▶ Work to do
Please format everything from the start of the records down to the line containing "I read h=2 m=59 s=30", both ends included, as a numbered list with blank lines left out.

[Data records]
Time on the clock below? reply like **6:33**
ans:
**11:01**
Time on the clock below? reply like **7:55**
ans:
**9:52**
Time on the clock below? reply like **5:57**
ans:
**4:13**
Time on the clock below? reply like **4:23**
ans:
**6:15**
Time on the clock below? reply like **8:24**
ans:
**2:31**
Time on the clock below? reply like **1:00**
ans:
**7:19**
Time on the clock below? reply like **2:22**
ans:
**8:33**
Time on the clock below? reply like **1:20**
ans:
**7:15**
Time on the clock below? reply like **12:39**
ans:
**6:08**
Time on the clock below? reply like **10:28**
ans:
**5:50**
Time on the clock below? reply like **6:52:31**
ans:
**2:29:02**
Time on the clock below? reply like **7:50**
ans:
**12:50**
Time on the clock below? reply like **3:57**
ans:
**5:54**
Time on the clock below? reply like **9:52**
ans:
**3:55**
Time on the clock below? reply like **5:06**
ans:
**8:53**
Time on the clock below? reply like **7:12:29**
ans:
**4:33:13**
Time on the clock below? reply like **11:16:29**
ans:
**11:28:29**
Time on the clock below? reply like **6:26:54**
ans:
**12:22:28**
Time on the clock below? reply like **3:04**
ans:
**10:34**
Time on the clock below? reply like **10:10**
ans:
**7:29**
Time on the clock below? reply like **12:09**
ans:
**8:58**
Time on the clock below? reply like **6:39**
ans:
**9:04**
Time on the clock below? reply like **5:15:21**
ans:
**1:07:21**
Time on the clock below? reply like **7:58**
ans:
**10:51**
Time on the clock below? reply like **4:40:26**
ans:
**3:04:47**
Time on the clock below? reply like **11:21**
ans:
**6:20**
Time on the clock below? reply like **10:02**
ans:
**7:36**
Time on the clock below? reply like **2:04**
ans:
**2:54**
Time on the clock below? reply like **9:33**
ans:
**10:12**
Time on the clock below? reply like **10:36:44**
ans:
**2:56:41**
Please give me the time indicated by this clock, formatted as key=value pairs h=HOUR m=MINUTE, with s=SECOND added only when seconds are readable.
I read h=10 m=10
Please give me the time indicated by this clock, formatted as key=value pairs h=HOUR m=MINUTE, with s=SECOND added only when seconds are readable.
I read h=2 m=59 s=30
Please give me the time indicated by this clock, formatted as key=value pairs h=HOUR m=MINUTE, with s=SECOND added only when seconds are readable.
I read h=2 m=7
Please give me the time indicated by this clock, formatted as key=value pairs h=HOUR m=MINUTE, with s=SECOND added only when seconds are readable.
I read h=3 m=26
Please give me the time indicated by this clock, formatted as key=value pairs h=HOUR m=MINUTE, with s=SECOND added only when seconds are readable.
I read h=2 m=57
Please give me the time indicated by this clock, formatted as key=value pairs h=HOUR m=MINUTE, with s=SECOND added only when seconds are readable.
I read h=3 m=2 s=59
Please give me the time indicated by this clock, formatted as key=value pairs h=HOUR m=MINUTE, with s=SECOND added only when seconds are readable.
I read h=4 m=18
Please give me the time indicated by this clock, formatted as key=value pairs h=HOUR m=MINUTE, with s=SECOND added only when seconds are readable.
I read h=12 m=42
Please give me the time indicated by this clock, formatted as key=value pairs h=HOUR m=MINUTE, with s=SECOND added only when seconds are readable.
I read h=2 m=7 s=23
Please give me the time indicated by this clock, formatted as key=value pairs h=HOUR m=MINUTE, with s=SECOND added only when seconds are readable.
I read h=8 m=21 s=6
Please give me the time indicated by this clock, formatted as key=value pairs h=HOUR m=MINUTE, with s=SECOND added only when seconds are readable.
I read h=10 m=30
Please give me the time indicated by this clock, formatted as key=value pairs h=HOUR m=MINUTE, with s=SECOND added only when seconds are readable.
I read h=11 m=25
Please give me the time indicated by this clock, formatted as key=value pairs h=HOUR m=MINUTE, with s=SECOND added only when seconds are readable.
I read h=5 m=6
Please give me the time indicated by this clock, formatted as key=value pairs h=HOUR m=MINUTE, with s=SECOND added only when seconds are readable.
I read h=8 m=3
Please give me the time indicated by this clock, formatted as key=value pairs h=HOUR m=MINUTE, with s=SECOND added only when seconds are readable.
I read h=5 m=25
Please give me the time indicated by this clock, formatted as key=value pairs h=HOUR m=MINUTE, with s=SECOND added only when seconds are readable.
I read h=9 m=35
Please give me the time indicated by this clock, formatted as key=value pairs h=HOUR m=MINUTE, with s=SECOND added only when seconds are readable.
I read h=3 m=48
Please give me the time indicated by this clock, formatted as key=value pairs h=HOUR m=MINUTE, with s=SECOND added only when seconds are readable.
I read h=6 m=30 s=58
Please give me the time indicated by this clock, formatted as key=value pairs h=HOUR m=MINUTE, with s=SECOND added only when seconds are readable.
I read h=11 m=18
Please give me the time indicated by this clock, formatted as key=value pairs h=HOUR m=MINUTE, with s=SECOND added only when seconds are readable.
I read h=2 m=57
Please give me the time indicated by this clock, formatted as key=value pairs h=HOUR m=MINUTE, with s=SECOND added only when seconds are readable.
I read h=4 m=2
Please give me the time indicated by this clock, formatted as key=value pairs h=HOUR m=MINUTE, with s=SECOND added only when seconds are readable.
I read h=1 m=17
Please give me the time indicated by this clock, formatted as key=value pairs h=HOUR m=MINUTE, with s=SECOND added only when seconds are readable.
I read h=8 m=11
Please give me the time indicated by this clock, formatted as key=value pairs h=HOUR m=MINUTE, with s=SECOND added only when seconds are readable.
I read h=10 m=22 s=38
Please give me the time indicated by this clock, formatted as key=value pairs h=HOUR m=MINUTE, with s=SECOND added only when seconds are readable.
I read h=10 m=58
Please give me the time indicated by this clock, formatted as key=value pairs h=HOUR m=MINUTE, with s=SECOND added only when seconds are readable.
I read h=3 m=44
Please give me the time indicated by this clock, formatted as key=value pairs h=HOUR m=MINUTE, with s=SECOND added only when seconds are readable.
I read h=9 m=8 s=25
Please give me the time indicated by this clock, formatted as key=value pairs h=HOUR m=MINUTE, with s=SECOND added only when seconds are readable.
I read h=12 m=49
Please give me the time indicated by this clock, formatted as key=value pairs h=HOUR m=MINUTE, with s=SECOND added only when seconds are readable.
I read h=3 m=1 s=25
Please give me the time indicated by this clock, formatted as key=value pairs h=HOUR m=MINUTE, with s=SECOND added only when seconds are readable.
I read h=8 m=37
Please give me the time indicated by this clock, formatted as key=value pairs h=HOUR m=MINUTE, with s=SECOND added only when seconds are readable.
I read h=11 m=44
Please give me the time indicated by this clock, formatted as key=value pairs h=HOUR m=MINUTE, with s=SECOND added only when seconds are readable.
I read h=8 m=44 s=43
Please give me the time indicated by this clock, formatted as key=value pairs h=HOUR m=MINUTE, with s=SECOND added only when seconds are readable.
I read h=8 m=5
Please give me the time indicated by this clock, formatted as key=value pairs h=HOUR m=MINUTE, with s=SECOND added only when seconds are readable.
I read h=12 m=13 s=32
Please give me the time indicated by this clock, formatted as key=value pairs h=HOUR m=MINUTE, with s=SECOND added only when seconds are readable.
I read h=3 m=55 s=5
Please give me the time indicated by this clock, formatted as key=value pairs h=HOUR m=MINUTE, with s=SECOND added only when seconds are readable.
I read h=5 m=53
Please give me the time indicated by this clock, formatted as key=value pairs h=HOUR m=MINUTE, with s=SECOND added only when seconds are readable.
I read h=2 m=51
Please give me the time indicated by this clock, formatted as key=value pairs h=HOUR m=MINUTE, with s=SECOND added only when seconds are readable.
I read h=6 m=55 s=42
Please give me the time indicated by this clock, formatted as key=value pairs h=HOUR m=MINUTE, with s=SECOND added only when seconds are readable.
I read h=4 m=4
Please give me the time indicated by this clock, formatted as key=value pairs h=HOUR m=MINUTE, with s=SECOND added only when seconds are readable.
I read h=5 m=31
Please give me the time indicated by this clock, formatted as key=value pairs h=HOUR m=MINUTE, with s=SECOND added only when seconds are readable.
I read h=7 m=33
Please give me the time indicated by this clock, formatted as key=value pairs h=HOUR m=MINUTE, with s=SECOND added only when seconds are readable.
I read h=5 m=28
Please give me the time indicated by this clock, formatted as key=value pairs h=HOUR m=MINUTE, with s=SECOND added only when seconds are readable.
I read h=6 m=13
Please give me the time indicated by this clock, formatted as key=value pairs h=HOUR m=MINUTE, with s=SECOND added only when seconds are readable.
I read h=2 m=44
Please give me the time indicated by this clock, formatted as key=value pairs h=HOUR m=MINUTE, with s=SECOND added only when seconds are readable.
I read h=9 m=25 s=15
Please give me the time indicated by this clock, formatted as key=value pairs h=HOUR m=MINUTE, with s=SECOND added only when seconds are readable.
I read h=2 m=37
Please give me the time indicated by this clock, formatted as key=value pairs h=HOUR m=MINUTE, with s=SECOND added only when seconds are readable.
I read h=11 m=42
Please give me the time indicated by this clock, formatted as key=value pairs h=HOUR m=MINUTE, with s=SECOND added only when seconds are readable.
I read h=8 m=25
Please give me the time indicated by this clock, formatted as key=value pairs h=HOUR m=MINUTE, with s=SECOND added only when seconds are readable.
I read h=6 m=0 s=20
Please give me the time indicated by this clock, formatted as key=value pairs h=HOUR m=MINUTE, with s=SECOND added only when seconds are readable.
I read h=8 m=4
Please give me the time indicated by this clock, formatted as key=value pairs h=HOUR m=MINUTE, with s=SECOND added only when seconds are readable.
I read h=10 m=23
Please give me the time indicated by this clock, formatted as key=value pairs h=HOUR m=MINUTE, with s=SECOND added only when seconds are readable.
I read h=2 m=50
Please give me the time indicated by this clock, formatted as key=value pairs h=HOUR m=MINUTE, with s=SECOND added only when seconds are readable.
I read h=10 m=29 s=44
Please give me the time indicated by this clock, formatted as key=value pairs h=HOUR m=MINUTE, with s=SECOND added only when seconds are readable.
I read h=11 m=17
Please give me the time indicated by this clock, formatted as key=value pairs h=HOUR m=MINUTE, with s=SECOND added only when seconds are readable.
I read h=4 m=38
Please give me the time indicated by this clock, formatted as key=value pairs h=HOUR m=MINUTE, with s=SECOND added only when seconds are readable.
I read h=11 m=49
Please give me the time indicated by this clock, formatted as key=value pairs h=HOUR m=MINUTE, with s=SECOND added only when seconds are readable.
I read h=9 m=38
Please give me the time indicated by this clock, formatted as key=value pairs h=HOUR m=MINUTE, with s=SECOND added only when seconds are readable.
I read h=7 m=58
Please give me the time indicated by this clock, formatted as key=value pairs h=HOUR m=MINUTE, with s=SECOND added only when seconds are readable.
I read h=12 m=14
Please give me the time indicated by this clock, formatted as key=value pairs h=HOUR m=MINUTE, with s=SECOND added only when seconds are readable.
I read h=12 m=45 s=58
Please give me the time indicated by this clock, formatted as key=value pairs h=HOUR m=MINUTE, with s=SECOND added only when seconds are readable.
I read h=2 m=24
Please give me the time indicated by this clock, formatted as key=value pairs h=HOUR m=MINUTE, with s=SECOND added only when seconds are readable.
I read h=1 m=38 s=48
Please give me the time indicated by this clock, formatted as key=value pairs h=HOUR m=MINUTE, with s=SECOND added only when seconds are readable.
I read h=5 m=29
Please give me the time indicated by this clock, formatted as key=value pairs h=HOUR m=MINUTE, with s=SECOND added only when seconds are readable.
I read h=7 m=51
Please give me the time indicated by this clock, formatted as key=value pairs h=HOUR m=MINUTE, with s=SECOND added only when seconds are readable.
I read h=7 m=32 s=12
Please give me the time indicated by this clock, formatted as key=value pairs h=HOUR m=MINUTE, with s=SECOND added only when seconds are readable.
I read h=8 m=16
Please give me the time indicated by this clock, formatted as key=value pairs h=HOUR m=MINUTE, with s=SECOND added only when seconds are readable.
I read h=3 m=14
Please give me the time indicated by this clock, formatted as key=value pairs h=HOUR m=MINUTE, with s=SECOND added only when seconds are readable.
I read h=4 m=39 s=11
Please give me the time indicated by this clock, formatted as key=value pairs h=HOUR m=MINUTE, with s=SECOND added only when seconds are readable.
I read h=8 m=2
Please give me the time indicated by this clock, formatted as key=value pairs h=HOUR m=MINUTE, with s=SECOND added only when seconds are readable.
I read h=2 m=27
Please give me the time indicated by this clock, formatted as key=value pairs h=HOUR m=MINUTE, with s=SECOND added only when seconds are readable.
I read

▶ Exercise output
1. Time on the clock below? reply like **6:33**
2. ans:
3. **11:01**
4. Time on the clock below? reply like **7:55**
5. ans:
6. **9:52**
7. Time on the clock below? reply like **5:57**
8. ans:
9. **4:13**
10. Time on the clock below? reply like **4:23**
11. ans:
12. **6:15**
13. Time on the clock below? reply like **8:24**
14. ans:
15. **2:31**
16. Time on the clock below? reply like **1:00**
17. ans:
18. **7:19**
19. Time on the clock below? reply like **2:22**
20. ans:
21. **8:33**
22. Time on the clock below? reply like **1:20**
23. ans:
24. **7:15**
25. Time on the clock below? reply like **12:39**
26. ans:
27. **6:08**
28. Time on the clock below? reply like **10:28**
29. ans:
30. **5:50**
31. Time on the clock below? reply like **6:52:31**
32. ans:
33. **2:29:02**
34. Time on the clock below? reply like **7:50**
35. ans:
36. **12:50**
37. Time on the clock below? reply like **3:57**
38. ans:
39. **5:54**
40. Time on the clock below? reply like **9:52**
41. ans:
42. **3:55**
43. Time on the clock below? reply like **5:06**
44. ans:
45. **8:53**
46. Time on the clock below? reply like **7:12:29**
47. ans:
48. **4:33:13**
49. Time on the clock below? reply like **11:16:29**
50. ans:
51. **11:28:29**
52. Time on the clock below? reply like **6:26:54**
53. ans:
54. **12:22:28**
55. Time on the clock below? reply like **3:04**
56. ans:
57. **10:34**
58. Time on the clock below? reply like **10:10**
59. ans:
60. **7:29**
61. Time on the clock below? reply like **12:09**
62. ans:
63. **8:58**
64. Time on the clock below? reply like **6:39**
65. ans:
66. **9:04**
67. Time on the clock below? reply like **5:15:21**
68. ans:
69. **1:07:21**
70. Time on the clock below? reply like **7:58**
71. ans:
72. **10:51**
73. Time on the clock below? reply like **4:40:26**
74. ans:
75. **3:04:47**
76. Time on the clock below? reply like **11:21**
77. ans:
78. **6:20**
79. Time on the clock below? reply like **10:02**
80. ans:
81. **7:36**
82. Time on the clock below? reply like **2:04**
83. ans:
84. **2:54**
85. Time on the clock below? reply like **9:33**
86. ans:
87. **10:12**
88. Time on the clock below? reply like **10:36:44**
89. ans:
90. **2:56:41**
91. Please give me the time indicated by this clock, formatted as key=value pairs h=HOUR m=MINUTE, with s=SECOND added only when seconds are readable.
92. I read h=10 m=10
93. Please give me the time indicated by this clock, formatted as key=value pairs h=HOUR m=MINUTE, with s=SECOND added only when seconds are readable.
94. I read h=2 m=59 s=30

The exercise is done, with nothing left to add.